The debate continues about whether or not, at least in Australia, the Great Resignation is a ‘thing’. Or whether it’s a ‘great realignment’, ‘great reshuffle’, or ‘great retention…….

I reckon that coming out of two years of crisis, challenge and change, the one great reset we might need more is a Great Repurpose.

Why wouldn’t people be questioning how they work? Who is not tired and in need of inspiration and greater meaning? Who isn’t looking for greater control, and ease, in their lives?

Having a clear purpose in life is not just energising and inspiring, it’s also very good for you, and means that on average you live longer. What’s not to like about that! Purpose seems to be particularly important scaffolding for sustaining our wellbeing. In a world where meaning has been turned on its head, having a clear purpose can bring a sense of clarity and calm.

I was curious to know how people’s purposes were evolving over the last couple of years and took a poll. Had purposes changed because of the changes COVID brought? Or did they remain rock-solid as people negotiated huge challenges? To what extent were people radically rethinking their purpose to feel more aligned than ever? Or worse, who was feeling a bit upended and with their purpose less clear than before?

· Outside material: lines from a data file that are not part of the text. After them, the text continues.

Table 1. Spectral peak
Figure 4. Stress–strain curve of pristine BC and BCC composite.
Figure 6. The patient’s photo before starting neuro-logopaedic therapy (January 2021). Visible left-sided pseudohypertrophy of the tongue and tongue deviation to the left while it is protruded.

Delightfully, most responses (see the chart), one third, showed that people have changed their purpose and are seeing the benefits of doing so. There are 20% of people still struggling: if this is you, or someone you know, use that sense of confusion to help you keep working towards clarity.

Pie chart with numbers


To get clearer about your purpose try this sentence structure: I (do something) ………. to (make my difference) ……………… so that (there’s a better result) ………..

For example: ‘I help change people for the better, giving them the opportunity to succeed against the odds.’

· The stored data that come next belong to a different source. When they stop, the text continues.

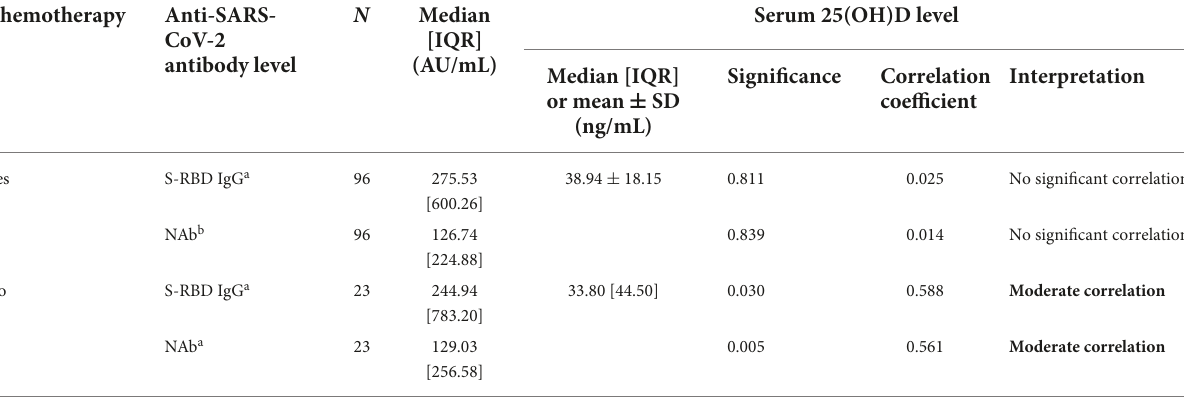
TABLE 4 The correlation between serum 25(OH)D levels and anti-SARS-CoV-2 antibody (anti-SARS-CoV-2 S-RBD IgG and NAb) among subjects received chemotherapy and non-chemotherapy.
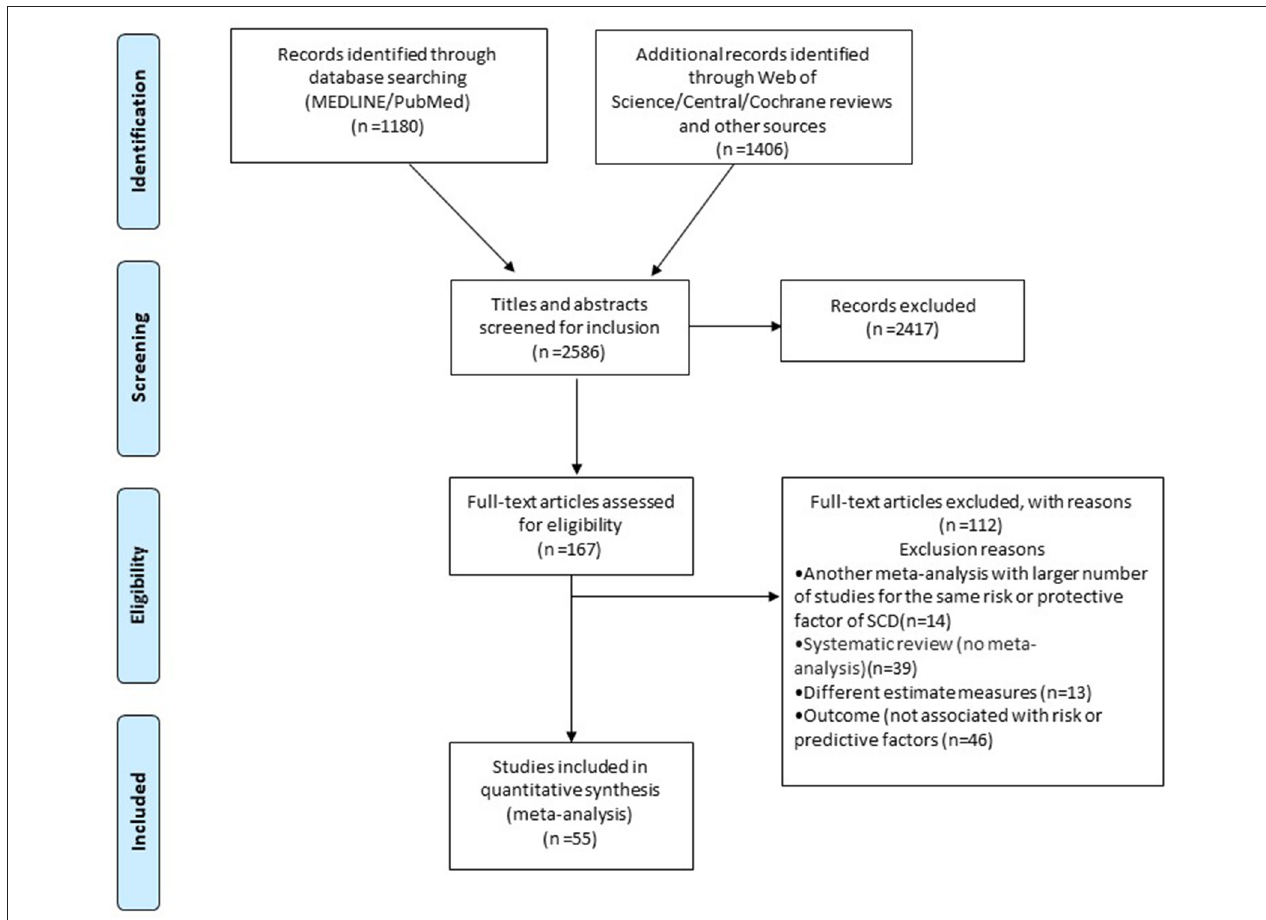
FIGURE 1 | Flowchart of the study selection process (SCD, sudden cardiac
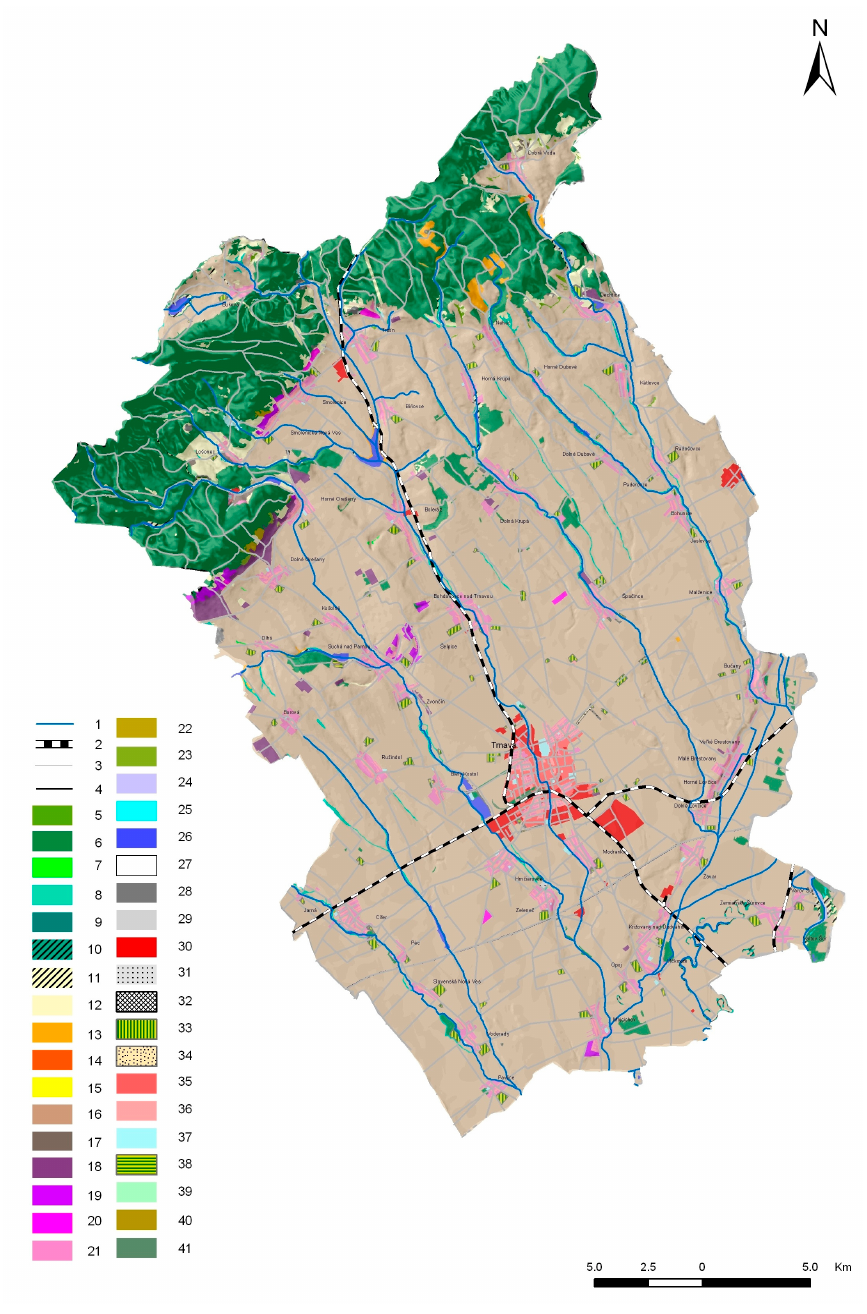
Figure 3. Land use of the study area. Legend: 1. Water flows; 2. Railways; 3. Roads; 4. Highways; 5. Forests; 6. Semi-natural small woodland; 7. Planted small woodland; 8. Riparian vegetation; 9. Lines of trees or shrubs; 10. Wetlands; 11. Wet meadows; 12. Extensively managed grasslands; 13. Intensively managed meadows; 14. Intensively managed pastures; 15. Dry grasslands; 16. Large-block arable land; 17. Small arable fields; 18. Large-block vineyards; 19. Small-block vineyards; 20. Orchards; 21. Gardens; 22. Mosaic of arable lands and grasslands; 23. Wooded grasslands; 24. Natural water body; 25. Channels; 26. Water reservoirs; 27. Rocks; 28. Abandoned fields; 29. Brown fields; 30. Industrial areas; 31. Mining areas; 32. Industrial pond; 33. Agricultural farms; 34. Field airport; 35. Urban areas; 36. Rural settlement; 37. Recreational zone; 38. Garden zones with cottages; 39. Cottages; 40. Abandoned areas; 41. Transport areas.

Having a sense of purpose helps you take setbacks and failures in your stride, and provides you with the ongoing capacity to generate new possibilities. It increases your resilience.

So if you’re feeling that you want to change jobs, organisations, bosses or all three, consider whether or not you’ll get what you want by resigning. Resigning may not be the answer.

A purpose reset, on the other hand, sounds just the thing. The past two years have been a ‘great experiment’ (without informed consent!), allowing us to understand the limits as well as the elasticity of our resilience and adaptability. And perhaps, by throwing us into uncomfortable circumstances, have helped to clarify what is most important to us, more often than not, by its absence.

Without a purpose, the path isn’t clear.

Perhaps it seems easier not to bother in the short term, but in the medium term that doesn’t get you anywhere. Having a clear purpose makes it easier to make choices and to navigate uncertainties.

It might not be easy, but you can relieve some of the pressure by knowing what is most important.

You might lose sight of the path momentarily, or find a fallen branch has blocked the way, or sink your feet in the swamp for a while. But you know where the path is, and most importantly, you know where it takes you.

Before making your next move, try a purpose reset, then use that to check how well jobs/gigs/options/career moves fit with it. The first step isn’t to find a good job, better working conditions, a nicer boss, a more desirable organisation.

You are more likely to find a great job, the working conditions you want, a fabulous boss, and a more desirable organisation with a clearer purpose.